After that — guess life went the way it would go for any of us who are only a paycheck or two away from doing whatever we need to do to survive for one more day. Probably a miracle she held out this long.
Western Union receipts show she was shelling out to pay for some retard brother’s care at a home back in Ohio. Those stop a month after the paystubs do.
Bitching about the smell is old hat, so why even go there? Smelled better, sure — worse, too. Won’t even go there, either.
Four mewling cats will have to be dealt with — noisy little fuckers. The boxes got full and they settled for the floor; kept it all in the other room, though. Almost like they knew it stunk enough back here as it is , even if two of ’em were licking her chin when we got here.
Christ. Days like this are why they invented drinking.
Days like yesterday, too . And tomorrow.
You know you’ve been on the job too damn long when you go from being shocked at this kinda shit, to saddened, to nonchalant — to, finally, admiring it. Not sure when each line got crossed, but they did, ‘cuz looking down at her now, yeah — you did it your way, honey.
Are there a million little details still waiting to get filled in? Of course — but that’s a trail of breadcrumbs that ends here. Now. With this.
When every single part of your life falls spirals out of your control, this is the one option circumstance can’t steal from you. No job? No money? No food? No hope? You’re not gonna volunteer for any of that. It’s the shitty hand you’re dealt. But there’s one thing nobody can ever take away — your right to hop off the ride in the manner of your choosing. Provided you’re bold, desperate, or both enough to go through with it.
Any of us could find our number coming up tomorrow. Drunk driver sideswipes you on the way home from the bar. Incurable cancer that’s been rotting you from the inside out for the last couple years that you never knew about until you woke up spitting bloody phlegm. Gas leak in the basement apartment sends the whole building out with a bang. The guy three cubicles over turns out to be a survivalist gun nut who doesn’t take too kindly to being told by the boss to cut back on the two hour lunches and decides to take it out on the whole office. You could meet your maker in a million different ways.

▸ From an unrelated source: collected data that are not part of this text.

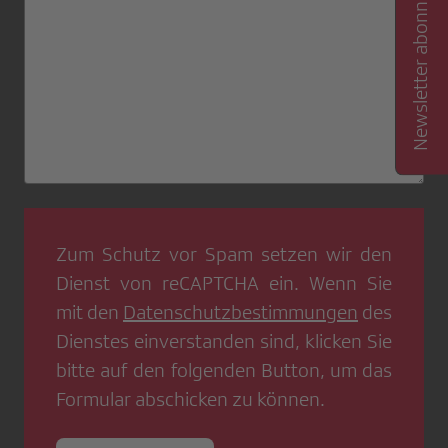
Newsletter abonnieren
Zum Schutz vor Spam setzen wir den
Dienst von
reCAPTCHA
ein. Wenn Sie
mit den
Datenschutzbestimmungen
des
Dienstes einverstanden sind, klicken Sie
bitte auf den folgenden Button, um das
Formular abschicken zu können.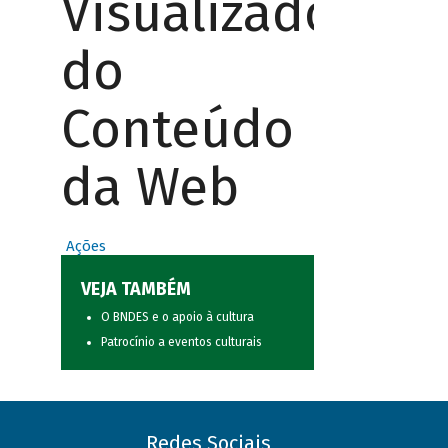
Visualizador
do
Conteúdo
da Web
Ações
VEJA TAMBÉM
O BNDES e o apoio à cultura
Patrocínio a eventos culturais
Redes Sociais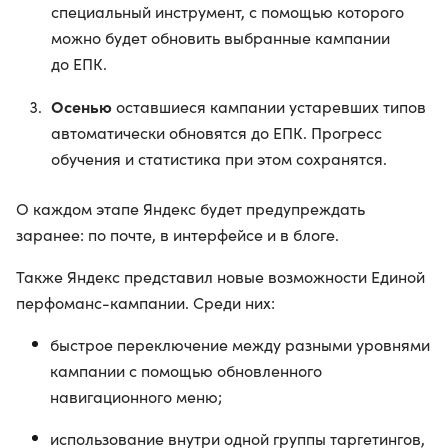
специальный инструмент, с помощью которого
можно будет обновить выбранные кампании
до ЕПК.
Осенью
оставшиеся кампании устаревших типов
автоматически обновятся до ЕПК. Прогресс
обучения и статистика при этом сохранятся.
О каждом этапе Яндекс будет предупреждать
заранее: по почте, в интерфейсе и в блоге.
Также Яндекс представил новые возможности Единой
перфоманс-кампании. Среди них:
быстрое переключение между разными уровнями
кампании с помощью обновленного
навигационного меню;
использование внутри одной группы таргетингов,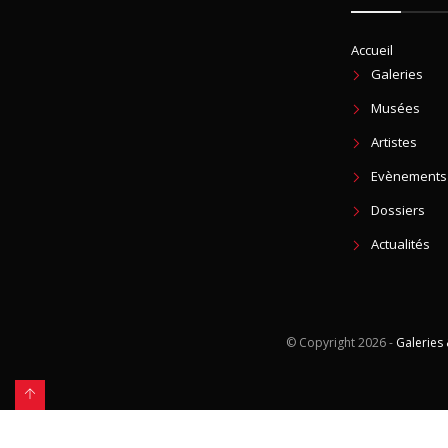
Accueil
Galeries
Musées
Artistes
Evènements
Dossiers
Actualités
© Copyright
2026 -
Galeries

But not her. Not anymore. When she lost control over life, she took it back in the only way she had left. Even if it was just for a few painful as all fucking hell hours. When she made up her mind that she was gonna do what she did, she wasn’t giving up or giving or giving in. She was laying claim to the last thing that was well and truly hers. The bastards could take everything else they wanted — her livelihood, her dignity, her health, her choices. All her choices — except this one.
“Live free or die,” the tough guys say. And the New Hampshire license plates. After who trudging through who knows how many days of dwindling, evaporating freedom, she did both — back to back. Got a theory that all any of us want, in the end, is to be the author of our own destiny. Guess this is one way to do it.